**WHAT IS REQUIRED:**
Copy the following lines verbatim from the records, starting at the line containing "instrumentalness" and ending with the line containing "Gross Profit Growth, EBIT".

**THE DATA:**
——————————

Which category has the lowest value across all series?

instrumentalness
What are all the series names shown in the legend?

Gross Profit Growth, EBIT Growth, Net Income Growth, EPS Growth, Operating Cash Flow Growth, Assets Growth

——————————

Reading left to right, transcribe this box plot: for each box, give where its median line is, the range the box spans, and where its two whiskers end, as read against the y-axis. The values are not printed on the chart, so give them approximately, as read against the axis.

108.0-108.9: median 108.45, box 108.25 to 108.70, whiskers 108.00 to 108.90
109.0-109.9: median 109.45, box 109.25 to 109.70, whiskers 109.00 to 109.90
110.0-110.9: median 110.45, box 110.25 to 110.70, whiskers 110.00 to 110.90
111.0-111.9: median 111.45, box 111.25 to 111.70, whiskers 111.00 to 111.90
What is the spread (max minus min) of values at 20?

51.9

——————————

**ANSWER TO THIS PROBLEM:**
instrumentalness
What are all the series names shown in the legend?

Gross Profit Growth, EBIT Growth, Net Income Growth, EPS Growth, Operating Cash Flow Growth, Assets Growth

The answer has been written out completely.